### EXCERPTED RECORDS ###

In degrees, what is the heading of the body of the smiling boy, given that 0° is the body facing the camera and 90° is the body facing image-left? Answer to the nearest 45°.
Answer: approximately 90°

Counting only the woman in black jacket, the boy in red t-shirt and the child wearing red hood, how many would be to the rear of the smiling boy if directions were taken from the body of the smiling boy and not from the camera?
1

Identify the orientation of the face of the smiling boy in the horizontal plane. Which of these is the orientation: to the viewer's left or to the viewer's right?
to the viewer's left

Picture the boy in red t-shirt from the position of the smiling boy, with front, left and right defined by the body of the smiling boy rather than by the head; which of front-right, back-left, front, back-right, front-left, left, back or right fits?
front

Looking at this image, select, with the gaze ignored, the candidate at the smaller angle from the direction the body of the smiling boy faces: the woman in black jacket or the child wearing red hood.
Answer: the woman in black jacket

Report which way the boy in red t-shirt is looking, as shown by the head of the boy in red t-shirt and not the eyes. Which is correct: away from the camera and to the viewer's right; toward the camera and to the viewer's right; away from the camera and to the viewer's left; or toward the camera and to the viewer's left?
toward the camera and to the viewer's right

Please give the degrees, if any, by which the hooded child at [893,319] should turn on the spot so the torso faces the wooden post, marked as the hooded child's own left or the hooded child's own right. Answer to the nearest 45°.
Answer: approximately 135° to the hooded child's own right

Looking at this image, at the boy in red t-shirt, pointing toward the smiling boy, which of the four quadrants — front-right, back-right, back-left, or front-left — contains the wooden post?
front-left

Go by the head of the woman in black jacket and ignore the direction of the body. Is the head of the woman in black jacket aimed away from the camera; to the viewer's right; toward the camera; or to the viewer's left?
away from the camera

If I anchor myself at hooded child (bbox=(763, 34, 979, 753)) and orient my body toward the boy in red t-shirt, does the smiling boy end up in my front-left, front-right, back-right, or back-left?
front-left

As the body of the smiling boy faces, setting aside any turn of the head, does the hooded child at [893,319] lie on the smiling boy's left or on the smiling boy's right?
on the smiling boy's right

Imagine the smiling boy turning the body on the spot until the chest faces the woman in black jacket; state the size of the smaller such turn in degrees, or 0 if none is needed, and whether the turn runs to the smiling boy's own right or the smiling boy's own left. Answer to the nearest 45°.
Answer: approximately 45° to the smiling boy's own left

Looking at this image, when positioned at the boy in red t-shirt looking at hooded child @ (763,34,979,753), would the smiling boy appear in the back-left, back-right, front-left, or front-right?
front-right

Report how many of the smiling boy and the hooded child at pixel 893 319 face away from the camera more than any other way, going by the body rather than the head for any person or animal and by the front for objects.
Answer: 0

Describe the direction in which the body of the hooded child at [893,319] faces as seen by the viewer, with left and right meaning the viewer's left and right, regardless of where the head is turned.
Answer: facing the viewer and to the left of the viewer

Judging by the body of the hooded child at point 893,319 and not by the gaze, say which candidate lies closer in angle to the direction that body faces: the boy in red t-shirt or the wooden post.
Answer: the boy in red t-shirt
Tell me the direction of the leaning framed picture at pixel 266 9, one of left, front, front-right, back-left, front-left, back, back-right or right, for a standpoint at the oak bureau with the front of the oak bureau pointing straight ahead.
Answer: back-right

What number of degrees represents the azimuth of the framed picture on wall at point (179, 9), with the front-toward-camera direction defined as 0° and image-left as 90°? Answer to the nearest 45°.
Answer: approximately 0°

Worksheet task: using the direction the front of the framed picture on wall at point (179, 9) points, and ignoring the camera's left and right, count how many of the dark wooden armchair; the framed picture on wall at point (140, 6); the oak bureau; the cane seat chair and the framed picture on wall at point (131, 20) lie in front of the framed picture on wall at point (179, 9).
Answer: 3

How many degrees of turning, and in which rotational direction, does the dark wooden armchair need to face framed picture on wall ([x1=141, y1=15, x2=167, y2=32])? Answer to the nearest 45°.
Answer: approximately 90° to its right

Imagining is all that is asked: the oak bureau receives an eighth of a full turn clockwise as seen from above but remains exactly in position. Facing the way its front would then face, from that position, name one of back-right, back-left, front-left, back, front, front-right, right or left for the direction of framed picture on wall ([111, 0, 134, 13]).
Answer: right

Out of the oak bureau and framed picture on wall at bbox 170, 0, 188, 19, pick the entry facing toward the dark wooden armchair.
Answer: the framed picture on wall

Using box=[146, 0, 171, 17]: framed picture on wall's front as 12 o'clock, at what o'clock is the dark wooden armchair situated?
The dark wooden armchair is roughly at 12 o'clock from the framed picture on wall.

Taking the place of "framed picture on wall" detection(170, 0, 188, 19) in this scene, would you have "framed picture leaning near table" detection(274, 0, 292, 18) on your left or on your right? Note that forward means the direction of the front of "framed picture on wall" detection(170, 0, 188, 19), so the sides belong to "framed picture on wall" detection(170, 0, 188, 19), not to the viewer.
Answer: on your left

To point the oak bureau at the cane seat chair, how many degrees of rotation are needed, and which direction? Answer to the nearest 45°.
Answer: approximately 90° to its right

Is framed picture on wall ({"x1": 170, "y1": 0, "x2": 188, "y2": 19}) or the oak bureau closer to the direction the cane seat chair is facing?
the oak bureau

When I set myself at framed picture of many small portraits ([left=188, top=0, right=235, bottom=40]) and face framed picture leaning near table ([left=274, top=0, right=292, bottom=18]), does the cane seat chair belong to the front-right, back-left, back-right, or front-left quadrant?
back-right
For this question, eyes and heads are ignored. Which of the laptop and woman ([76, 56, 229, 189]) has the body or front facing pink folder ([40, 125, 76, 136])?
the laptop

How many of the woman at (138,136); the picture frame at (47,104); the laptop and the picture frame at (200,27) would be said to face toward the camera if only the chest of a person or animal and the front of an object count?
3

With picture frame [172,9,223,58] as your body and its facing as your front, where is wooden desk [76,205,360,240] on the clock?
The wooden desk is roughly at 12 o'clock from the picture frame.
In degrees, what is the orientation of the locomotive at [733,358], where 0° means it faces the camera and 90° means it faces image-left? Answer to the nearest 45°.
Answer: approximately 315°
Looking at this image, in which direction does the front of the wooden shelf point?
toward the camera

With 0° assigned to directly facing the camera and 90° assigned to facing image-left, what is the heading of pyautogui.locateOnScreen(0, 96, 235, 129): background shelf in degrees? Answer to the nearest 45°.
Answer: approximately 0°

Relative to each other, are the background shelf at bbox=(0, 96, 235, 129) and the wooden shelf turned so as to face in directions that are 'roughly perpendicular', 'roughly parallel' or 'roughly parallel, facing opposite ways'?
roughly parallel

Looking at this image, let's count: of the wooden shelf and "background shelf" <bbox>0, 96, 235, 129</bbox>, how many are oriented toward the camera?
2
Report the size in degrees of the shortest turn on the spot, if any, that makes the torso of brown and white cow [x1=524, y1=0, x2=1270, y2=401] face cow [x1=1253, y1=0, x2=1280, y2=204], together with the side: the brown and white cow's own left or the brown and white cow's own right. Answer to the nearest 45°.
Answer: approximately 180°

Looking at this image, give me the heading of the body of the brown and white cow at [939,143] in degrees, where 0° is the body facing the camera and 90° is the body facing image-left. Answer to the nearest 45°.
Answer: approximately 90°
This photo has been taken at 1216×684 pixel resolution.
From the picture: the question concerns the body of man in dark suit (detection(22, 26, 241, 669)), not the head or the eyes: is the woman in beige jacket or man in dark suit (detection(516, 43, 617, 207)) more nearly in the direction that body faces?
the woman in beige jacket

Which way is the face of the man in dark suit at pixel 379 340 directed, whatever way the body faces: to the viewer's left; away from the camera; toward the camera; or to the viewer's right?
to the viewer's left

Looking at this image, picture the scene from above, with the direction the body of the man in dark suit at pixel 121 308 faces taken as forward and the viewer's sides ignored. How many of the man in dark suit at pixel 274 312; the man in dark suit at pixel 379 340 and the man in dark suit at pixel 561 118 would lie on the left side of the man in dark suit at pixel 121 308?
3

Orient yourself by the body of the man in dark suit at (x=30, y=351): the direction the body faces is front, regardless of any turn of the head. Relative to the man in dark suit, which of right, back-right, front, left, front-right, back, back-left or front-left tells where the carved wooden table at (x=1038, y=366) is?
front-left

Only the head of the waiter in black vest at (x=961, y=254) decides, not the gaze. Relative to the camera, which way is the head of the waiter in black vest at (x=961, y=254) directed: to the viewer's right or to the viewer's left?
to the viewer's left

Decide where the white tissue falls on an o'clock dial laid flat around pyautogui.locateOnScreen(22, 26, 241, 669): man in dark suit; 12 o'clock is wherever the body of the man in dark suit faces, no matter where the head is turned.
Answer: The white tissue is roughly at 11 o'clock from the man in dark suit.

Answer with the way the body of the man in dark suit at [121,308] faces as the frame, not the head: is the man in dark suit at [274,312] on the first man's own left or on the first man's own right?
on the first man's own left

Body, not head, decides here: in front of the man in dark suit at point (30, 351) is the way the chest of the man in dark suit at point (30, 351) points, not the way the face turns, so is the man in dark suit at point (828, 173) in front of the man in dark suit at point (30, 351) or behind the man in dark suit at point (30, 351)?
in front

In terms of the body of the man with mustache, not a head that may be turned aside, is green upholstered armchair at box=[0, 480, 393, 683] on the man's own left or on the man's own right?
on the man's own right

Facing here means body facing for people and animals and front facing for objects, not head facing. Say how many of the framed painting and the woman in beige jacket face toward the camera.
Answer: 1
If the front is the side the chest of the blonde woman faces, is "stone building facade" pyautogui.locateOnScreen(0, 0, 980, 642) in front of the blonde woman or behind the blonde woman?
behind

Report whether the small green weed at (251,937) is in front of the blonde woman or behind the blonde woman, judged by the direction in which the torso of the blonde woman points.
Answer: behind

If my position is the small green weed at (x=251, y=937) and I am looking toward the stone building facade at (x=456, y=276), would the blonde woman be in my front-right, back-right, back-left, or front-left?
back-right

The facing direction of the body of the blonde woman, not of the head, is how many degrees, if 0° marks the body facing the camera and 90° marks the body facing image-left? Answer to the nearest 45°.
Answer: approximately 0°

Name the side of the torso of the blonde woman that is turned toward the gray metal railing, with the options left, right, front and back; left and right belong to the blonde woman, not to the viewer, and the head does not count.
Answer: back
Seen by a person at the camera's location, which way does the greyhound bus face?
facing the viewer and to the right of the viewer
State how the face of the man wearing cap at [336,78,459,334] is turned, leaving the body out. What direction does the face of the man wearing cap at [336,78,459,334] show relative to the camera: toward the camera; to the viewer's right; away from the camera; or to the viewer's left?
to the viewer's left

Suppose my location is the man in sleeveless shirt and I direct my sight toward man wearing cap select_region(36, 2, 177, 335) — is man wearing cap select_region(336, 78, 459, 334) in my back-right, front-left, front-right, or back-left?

###

EXERCISE INSTRUCTIONS: With the line containing "State how the" as the start and the last line of the material above as the end, copy that run of lines exactly, both ends included, and nothing more.

WRITTEN ANSWER:
State how the face of the man wearing cap at [336,78,459,334] is turned, leaving the body out. What direction does the face of the man wearing cap at [336,78,459,334] show relative to the camera: toward the camera; to the viewer's right; away from the camera; or to the viewer's left?
to the viewer's left

Suppose my location is the man in sleeveless shirt and I direct my sight toward man wearing cap select_region(36, 2, 177, 335) — is man wearing cap select_region(336, 78, 459, 334) in my back-right, front-left, front-right, or back-left?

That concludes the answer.